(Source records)
......

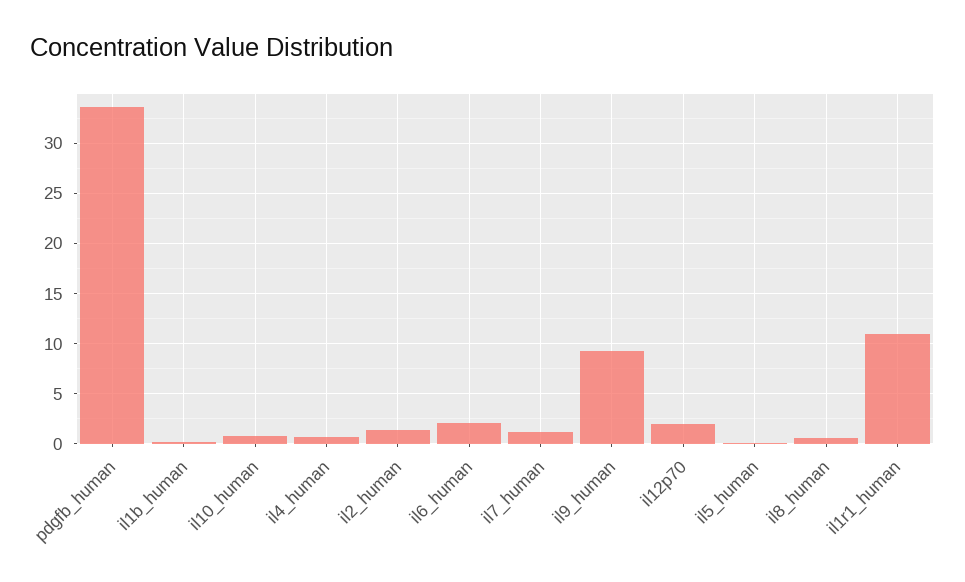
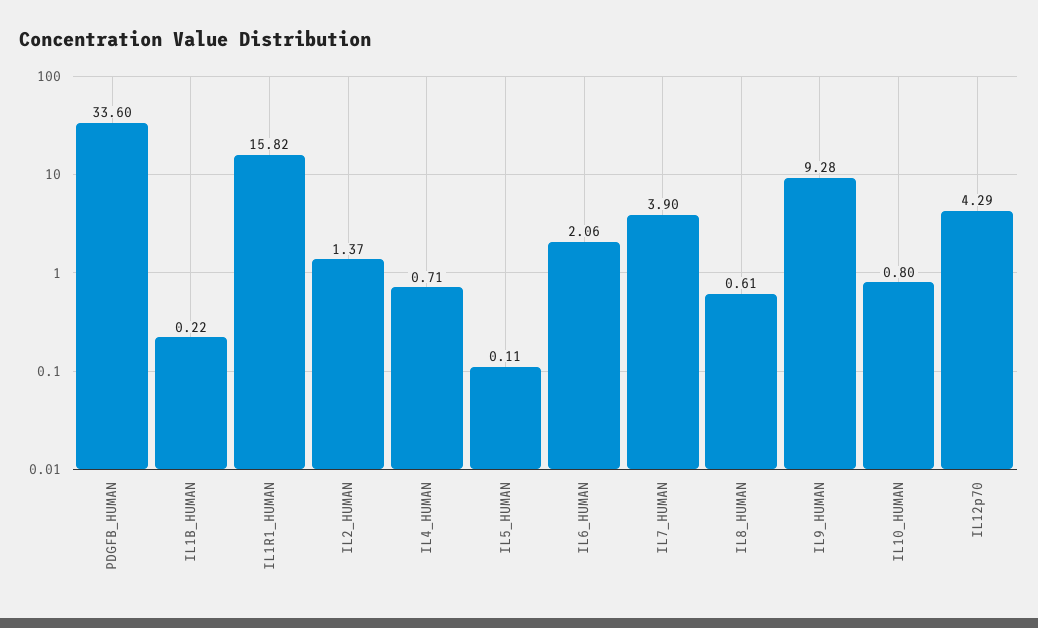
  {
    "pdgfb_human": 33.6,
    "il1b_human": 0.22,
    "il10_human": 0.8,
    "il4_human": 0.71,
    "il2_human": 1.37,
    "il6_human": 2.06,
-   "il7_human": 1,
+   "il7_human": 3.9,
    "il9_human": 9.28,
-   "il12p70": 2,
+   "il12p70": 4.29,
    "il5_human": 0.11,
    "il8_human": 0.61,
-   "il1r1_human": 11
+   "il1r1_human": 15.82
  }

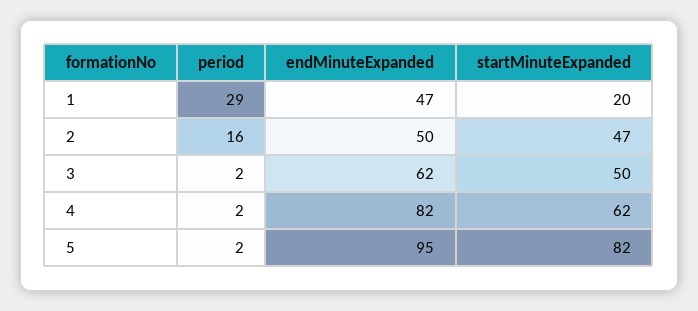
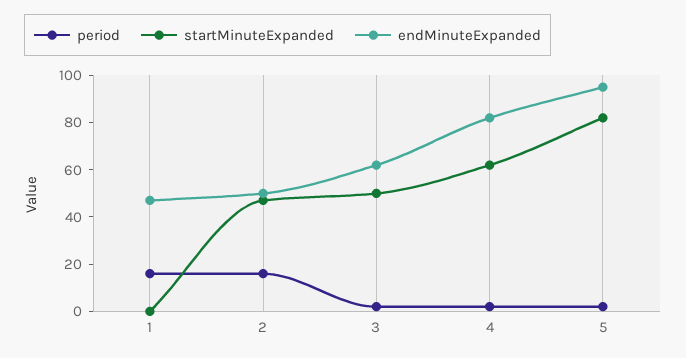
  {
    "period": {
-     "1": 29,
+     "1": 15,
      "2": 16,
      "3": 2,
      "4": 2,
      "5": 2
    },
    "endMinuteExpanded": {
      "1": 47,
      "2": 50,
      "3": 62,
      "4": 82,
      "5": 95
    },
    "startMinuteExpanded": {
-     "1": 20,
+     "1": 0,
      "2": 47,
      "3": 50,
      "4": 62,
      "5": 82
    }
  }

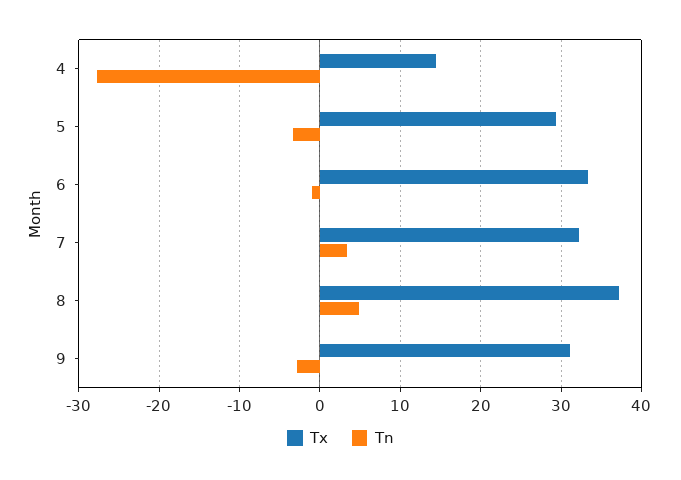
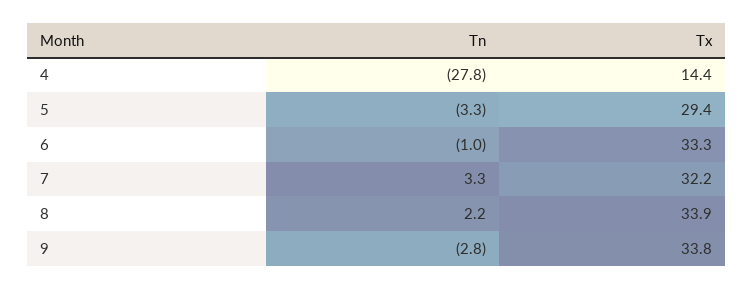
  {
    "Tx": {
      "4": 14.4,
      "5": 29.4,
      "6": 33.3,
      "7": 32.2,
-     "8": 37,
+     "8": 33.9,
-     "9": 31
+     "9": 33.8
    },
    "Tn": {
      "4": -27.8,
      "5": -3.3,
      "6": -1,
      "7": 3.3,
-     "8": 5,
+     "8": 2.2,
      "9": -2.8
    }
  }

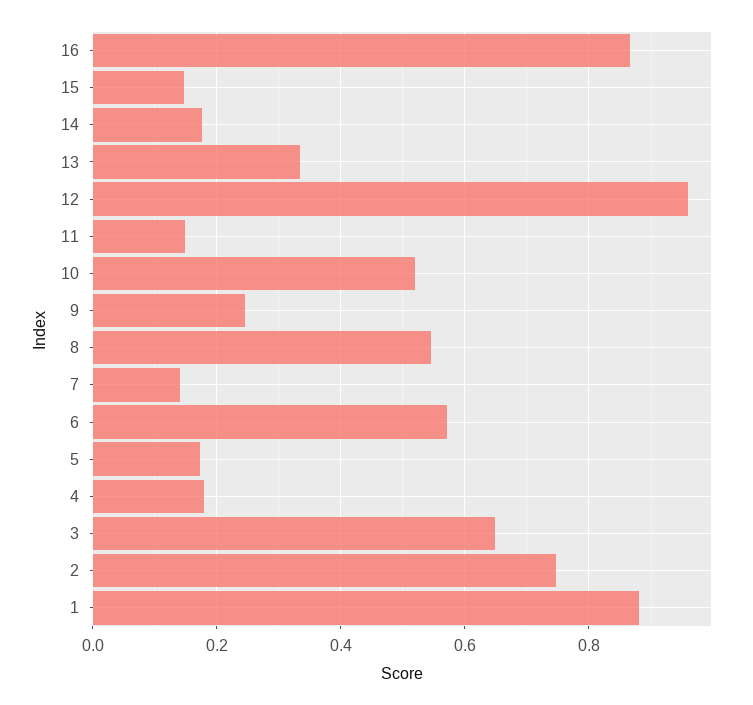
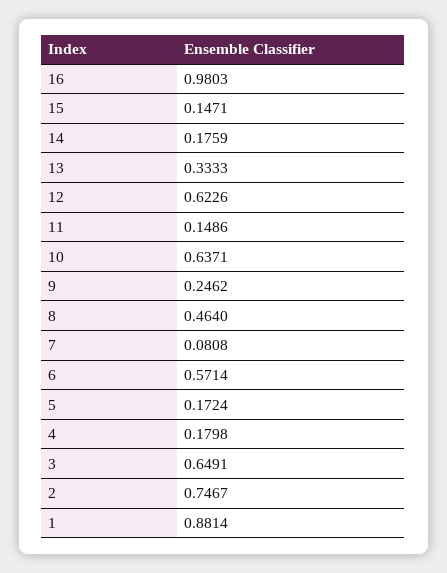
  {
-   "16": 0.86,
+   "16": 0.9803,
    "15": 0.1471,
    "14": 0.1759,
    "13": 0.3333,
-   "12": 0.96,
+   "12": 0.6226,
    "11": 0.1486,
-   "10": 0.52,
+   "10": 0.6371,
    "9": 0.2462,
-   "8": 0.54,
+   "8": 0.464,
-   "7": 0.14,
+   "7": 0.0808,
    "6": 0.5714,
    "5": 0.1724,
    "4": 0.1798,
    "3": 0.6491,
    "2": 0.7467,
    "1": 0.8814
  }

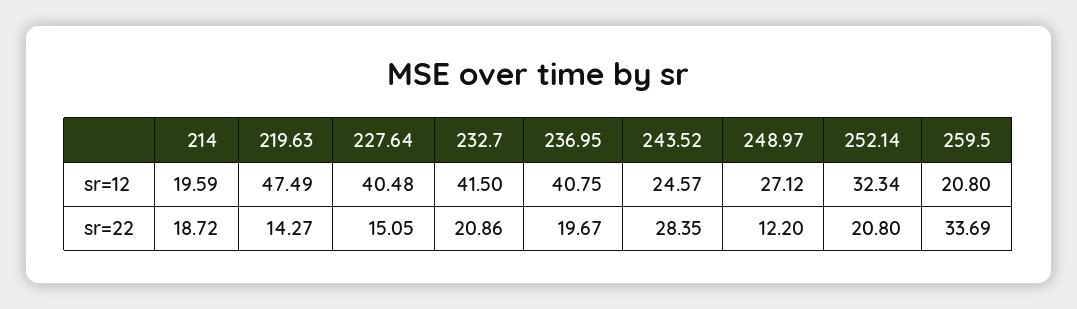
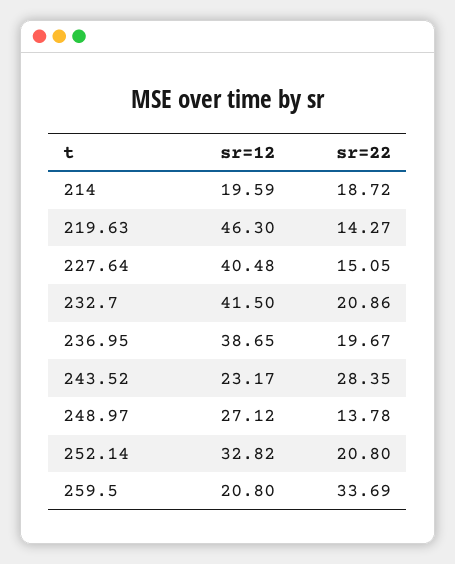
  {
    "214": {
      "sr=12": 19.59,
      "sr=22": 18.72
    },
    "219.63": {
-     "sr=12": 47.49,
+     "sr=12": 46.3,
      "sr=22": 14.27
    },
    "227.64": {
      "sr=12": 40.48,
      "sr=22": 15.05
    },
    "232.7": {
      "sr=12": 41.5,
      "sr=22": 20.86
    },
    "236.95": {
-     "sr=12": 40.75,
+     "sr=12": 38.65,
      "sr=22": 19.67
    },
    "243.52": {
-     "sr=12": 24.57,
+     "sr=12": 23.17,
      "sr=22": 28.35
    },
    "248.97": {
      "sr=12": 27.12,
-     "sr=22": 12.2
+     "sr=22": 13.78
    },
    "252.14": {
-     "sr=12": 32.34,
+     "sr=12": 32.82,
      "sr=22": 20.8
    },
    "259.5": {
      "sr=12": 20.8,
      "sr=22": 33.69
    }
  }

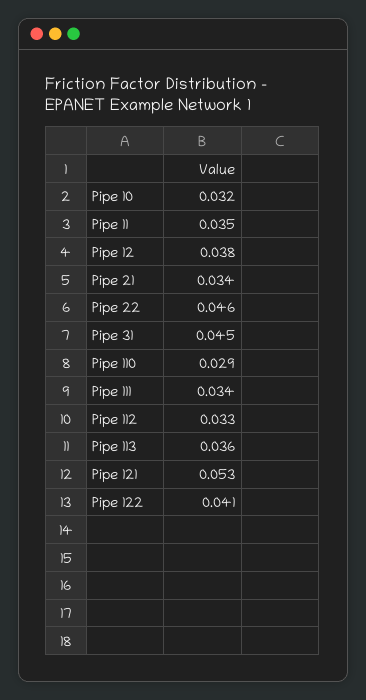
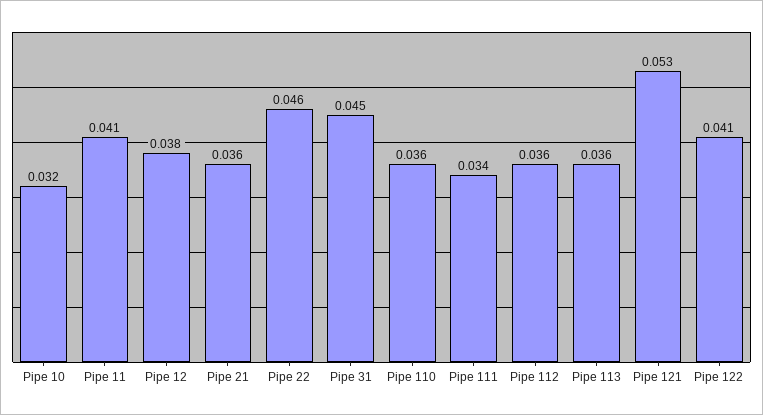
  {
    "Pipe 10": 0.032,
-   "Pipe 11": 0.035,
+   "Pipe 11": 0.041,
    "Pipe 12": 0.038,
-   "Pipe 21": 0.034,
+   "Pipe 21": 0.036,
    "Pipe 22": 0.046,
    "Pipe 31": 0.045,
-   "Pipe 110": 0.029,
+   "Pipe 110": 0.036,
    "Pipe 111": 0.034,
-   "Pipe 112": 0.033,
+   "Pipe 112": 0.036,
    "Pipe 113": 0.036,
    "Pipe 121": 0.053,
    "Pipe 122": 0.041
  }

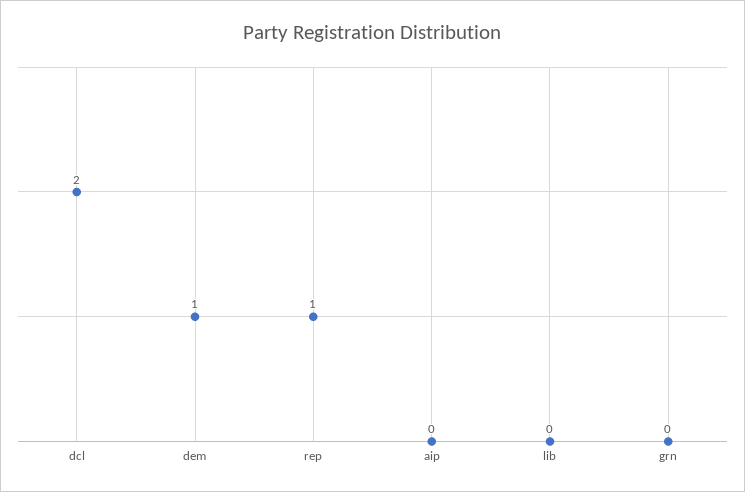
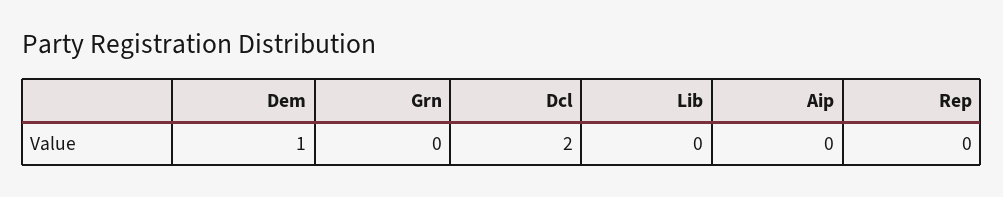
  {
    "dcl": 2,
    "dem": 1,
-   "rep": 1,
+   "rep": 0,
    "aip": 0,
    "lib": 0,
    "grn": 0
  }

......

Exercise instructions: Please print all of the records above exactly, omitting each picture.

Expected answer:
  {
    "pdgfb_human": 33.6,
    "il1b_human": 0.22,
    "il10_human": 0.8,
    "il4_human": 0.71,
    "il2_human": 1.37,
    "il6_human": 2.06,
-   "il7_human": 1,
+   "il7_human": 3.9,
    "il9_human": 9.28,
-   "il12p70": 2,
+   "il12p70": 4.29,
    "il5_human": 0.11,
    "il8_human": 0.61,
-   "il1r1_human": 11
+   "il1r1_human": 15.82
  }

  {
    "period": {
-     "1": 29,
+     "1": 15,
      "2": 16,
      "3": 2,
      "4": 2,
      "5": 2
    },
    "endMinuteExpanded": {
      "1": 47,
      "2": 50,
      "3": 62,
      "4": 82,
      "5": 95
    },
    "startMinuteExpanded": {
-     "1": 20,
+     "1": 0,
      "2": 47,
      "3": 50,
      "4": 62,
      "5": 82
    }
  }

  {
    "Tx": {
      "4": 14.4,
      "5": 29.4,
      "6": 33.3,
      "7": 32.2,
-     "8": 37,
+     "8": 33.9,
-     "9": 31
+     "9": 33.8
    },
    "Tn": {
      "4": -27.8,
      "5": -3.3,
      "6": -1,
      "7": 3.3,
-     "8": 5,
+     "8": 2.2,
      "9": -2.8
    }
  }

  {
-   "16": 0.86,
+   "16": 0.9803,
    "15": 0.1471,
    "14": 0.1759,
    "13": 0.3333,
-   "12": 0.96,
+   "12": 0.6226,
    "11": 0.1486,
-   "10": 0.52,
+   "10": 0.6371,
    "9": 0.2462,
-   "8": 0.54,
+   "8": 0.464,
-   "7": 0.14,
+   "7": 0.0808,
    "6": 0.5714,
    "5": 0.1724,
    "4": 0.1798,
    "3": 0.6491,
    "2": 0.7467,
    "1": 0.8814
  }

  {
    "214": {
      "sr=12": 19.59,
      "sr=22": 18.72
    },
    "219.63": {
-     "sr=12": 47.49,
+     "sr=12": 46.3,
      "sr=22": 14.27
    },
    "227.64": {
      "sr=12": 40.48,
      "sr=22": 15.05
    },
    "232.7": {
      "sr=12": 41.5,
      "sr=22": 20.86
    },
    "236.95": {
-     "sr=12": 40.75,
+     "sr=12": 38.65,
      "sr=22": 19.67
    },
    "243.52": {
-     "sr=12": 24.57,
+     "sr=12": 23.17,
      "sr=22": 28.35
    },
    "248.97": {
      "sr=12": 27.12,
-     "sr=22": 12.2
+     "sr=22": 13.78
    },
    "252.14": {
-     "sr=12": 32.34,
+     "sr=12": 32.82,
      "sr=22": 20.8
    },
    "259.5": {
      "sr=12": 20.8,
      "sr=22": 33.69
    }
  }

  {
    "Pipe 10": 0.032,
-   "Pipe 11": 0.035,
+   "Pipe 11": 0.041,
    "Pipe 12": 0.038,
-   "Pipe 21": 0.034,
+   "Pipe 21": 0.036,
    "Pipe 22": 0.046,
    "Pipe 31": 0.045,
-   "Pipe 110": 0.029,
+   "Pipe 110": 0.036,
    "Pipe 111": 0.034,
-   "Pipe 112": 0.033,
+   "Pipe 112": 0.036,
    "Pipe 113": 0.036,
    "Pipe 121": 0.053,
    "Pipe 122": 0.041
  }

  {
    "dcl": 2,
    "dem": 1,
-   "rep": 1,
+   "rep": 0,
    "aip": 0,
    "lib": 0,
    "grn": 0
  }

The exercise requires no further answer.